How long has it been since you did what you love?

Most adults live in passive situations, doing things they don’t want to do every day. Of course, there are also some Buddhist people who live a life of letting nature take its course every day. If we compare these two types of people, I would prefer the Buddhist type.

How long has it been since you read seriously?

Speaking of reading, I always want to have a lot of time to read, to read books in my own professional field, to read educational theory, to read poetry, but I haven’t read it seriously for a long time. . Regarding reading, I always feel that if I don't read a few pages of a book seriously, the day will be wasted. But even with this kind of mood, I can't read a few pages every day. There are indeed a lot of trivial things to do as a teacher. It has been a month since the summer vacation and I still haven’t fully adjusted. Another reason is that colleagues often say that everyone is like stepping on Hot Wheels, but there are still things to do. I do a lot of useless work every day, and have been busy with micro-classes all night. Now I almost have to completely rework, and I don’t want to persist anymore. We always want too much, but the actions never come.

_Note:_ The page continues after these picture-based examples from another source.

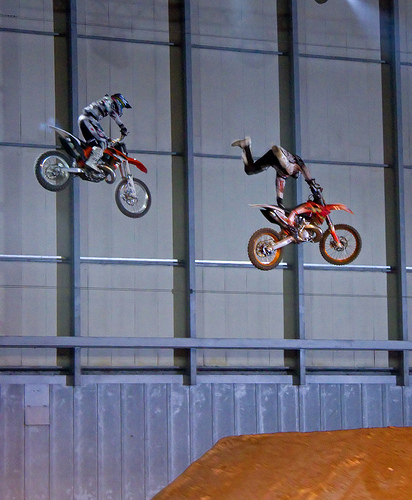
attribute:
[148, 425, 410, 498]
track — upward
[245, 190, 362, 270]
dirt bike — red and orange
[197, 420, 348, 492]
mound — sand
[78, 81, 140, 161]
dirt bike — in the air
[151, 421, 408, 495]
ramp — brown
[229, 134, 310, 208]
rider — first 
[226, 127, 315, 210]
rider — second 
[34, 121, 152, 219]
dirt bike — in the air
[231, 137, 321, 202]
person — perfoming 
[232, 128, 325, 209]
rider — doing a trick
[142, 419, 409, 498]
mound — sand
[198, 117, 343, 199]
person — doing tricks 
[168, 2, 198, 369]
rod — iron 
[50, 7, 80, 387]
rod — iron 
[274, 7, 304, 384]
rod — iron 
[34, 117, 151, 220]
bike — red and black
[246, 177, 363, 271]
bike — second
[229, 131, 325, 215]
rider — standing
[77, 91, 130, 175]
person — standing 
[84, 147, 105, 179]
boots — white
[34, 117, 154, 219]
motorcycle — jumping 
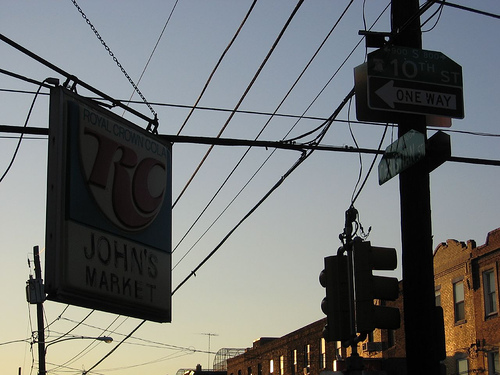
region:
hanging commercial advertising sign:
[40, 80, 176, 325]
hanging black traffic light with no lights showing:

How long has it been since you lived the life you wanted?

It seems that many things are not allowed after getting married. When you go out to play with friends like before, you have more things on your mind, such as tasks at school and people waiting at home, so you stop playing with your friends. My ideal used to be to find a job close to home, and from time to time I would have dinner and sing with my friends, but singing happened a long time ago.

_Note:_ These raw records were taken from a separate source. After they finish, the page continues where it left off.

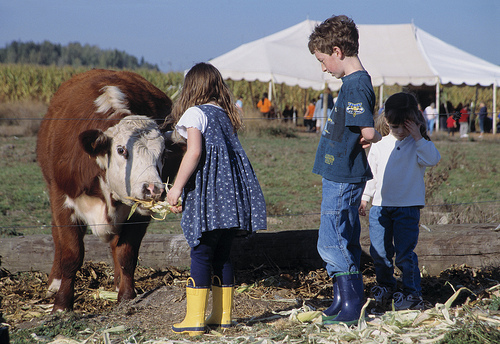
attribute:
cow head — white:
[78, 113, 173, 215]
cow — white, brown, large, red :
[32, 66, 174, 307]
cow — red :
[36, 68, 173, 335]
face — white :
[94, 107, 164, 206]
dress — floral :
[178, 101, 296, 248]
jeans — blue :
[363, 203, 425, 300]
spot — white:
[92, 85, 132, 116]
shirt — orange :
[256, 95, 272, 112]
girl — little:
[162, 62, 254, 332]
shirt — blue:
[317, 67, 375, 186]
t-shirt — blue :
[309, 68, 378, 183]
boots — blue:
[305, 265, 372, 330]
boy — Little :
[359, 91, 440, 306]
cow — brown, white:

Not long ago, I went to a billiard hall with a friend and agreed to play billiards for an hour. Although my skills were not very good, it was still a hobby. I was forced to play billiards for less than an hour by my lover's phone call. The next day, my lover told me that the billiard hall was a shady place.

It feels like I haven’t lived a free life for a long time, and I live in layers of shackles every day. Maybe this feeling also comes from taking myself too seriously.

I remember that when the old teacher saw me busy, he would tell me: Don’t be too busy, your health is important. Everyone can survive without you at school, but you can’t survive without you at home.

Only after I started working did I realize that things can never be done, especially after I started working part-time as an administrator, I tortured myself many times. I feel more and more that I am not suitable to take this path, because I have sacrificed too much of my time, and the main reason is that it is not suitable for me. I seem to feel that maybe if it takes longer, I will get used to this kind of work intensity or working mode, but I can't see the future.

In short, what I do every day is not what I like to do.

I used to love classes very much. The podium was my spiritual sustenance and the happiest place my soul had ever been. However, now I am not happy anymore. I have a dissatisfaction with this profession. other perspectives that are indelible. In the past, I was jumping around on the podium, but now I am like a dead pig on the podium. What does not change is the form, but what changes is the soul.

Every step of the way, I was being designed to go. It was not at all the path I wanted to take, and I didn’t know if it was the right way to go.

Today, I feel a little irritable. There are always these few days every month, which are a bit unparalleled. Let’s just think that today’s text is purely to vent my bad emotions. It was late at night and I was very sleepy.